Developer's Diary
Software development, with Terry Ebdon
08-Jul-2020 Monitors, radio & photos

08-Jul-2020 Monitors, radio & photos

Tech photos

Another session of product photography. I'm slowly working through my "tech junk" collection, and assigning kit to one of three piles: keep, sell, dump or strip for parts. I'm photographing everything as I go. On today's list were 4-way SVGA monitor splitters and a car mount for my HTC Advantage.

Monitor splitters

I have two of these, but never used them. They split an incoming SVGA signal into four identical SVGA outputs. A splitter on my radio desk might be nice. I have two big transceivers, an FT-1000MP HF rig on the left and an FT-736RDX VHF and UHF set up on the right. I've previously had a logging PC positioned to the left of the desk. That's great for HF logging, but awkward for working on VHF and up. I could repurpose an ancient PCs as a radio computer, with a monitor at each end of the desk. A wireless mini-keyboard and mouse, or just the keyboard with built-in track pad, would let me work easily from either position. I guess at least one of the monitor splitters is joining the "keep" pile.

Remote operation

Yesterday I used an LED ring light with the light tent, and didn't use a remote shutter release. Today I opened up my "flash case" and pulled out three Yongnuo flash guns with wireless triggers. I also keep a wireless shutter release in the case, so I set that up as well. It didn't work.
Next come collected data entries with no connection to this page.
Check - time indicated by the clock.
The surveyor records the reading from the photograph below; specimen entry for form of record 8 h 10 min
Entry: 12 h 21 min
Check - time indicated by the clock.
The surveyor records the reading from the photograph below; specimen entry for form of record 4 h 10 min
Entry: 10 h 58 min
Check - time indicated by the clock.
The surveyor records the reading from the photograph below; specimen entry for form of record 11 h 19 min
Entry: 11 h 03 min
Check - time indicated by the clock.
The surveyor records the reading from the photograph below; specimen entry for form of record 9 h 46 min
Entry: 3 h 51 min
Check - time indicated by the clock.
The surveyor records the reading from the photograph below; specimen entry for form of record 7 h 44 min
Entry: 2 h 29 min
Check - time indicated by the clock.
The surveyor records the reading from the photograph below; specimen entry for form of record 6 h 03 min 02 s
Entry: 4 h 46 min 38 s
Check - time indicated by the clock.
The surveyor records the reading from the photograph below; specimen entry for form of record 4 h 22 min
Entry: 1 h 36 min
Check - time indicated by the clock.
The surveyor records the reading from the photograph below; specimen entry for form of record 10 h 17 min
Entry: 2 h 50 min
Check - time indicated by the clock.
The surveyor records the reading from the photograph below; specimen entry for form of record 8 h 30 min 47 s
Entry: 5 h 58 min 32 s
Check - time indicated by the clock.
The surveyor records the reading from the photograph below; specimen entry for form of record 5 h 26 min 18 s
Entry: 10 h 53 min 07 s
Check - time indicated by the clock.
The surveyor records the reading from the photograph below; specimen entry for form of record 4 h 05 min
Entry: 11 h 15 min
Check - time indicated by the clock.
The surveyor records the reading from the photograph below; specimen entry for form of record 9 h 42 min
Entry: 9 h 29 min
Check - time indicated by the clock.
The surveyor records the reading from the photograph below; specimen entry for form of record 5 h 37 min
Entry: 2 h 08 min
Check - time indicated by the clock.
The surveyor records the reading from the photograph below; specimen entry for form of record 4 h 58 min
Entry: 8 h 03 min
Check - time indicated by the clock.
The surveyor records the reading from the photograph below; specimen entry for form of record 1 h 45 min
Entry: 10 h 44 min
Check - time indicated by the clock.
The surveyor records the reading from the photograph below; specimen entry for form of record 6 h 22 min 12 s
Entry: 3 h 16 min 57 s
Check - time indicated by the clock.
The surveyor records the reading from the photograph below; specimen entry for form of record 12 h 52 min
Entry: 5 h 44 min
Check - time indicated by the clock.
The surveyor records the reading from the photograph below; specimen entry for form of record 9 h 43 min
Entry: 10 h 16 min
That was a surprise, as I've used a similar set up many times. The off camera flash worked flawlessly, but the remote trigger did nothing.

Cable fail

I could see the wireless receiver getting the command but the camera ignored it. I pulled out a couple of infra-red remotes, they worked fine. After a dig through various bags I found a couple of wired releases and a cable to let a Yongnuo flash-trigger act as a shutter release. Still no joy. Could this be the first time I've used the EOS 5D Mark 3 with a remote release? Possibly. I've worked that way a lot in the past, but I can only remember using the 5D Mark II. Now I was worried that the 5D3's remote socket was defective. I dug out my 5D2 and tried that; it worked perfectly with every remote release. This wasn't looking good. I have a fancy iShoot release, with a built-in timer. This seemed to click into place, the others are a friction fit. I tried the 5D3 again, making sure that each cable was pushed firmly in. That's better, now I had two cables that worked: the iShoot and a simple third party remote. Only the iShoot works reliably on the 5D3. My assumption is that the genuine Canon cable is designed to click into place, and only the iShoot does that. That the others work with the 5D2 is more by luck than design.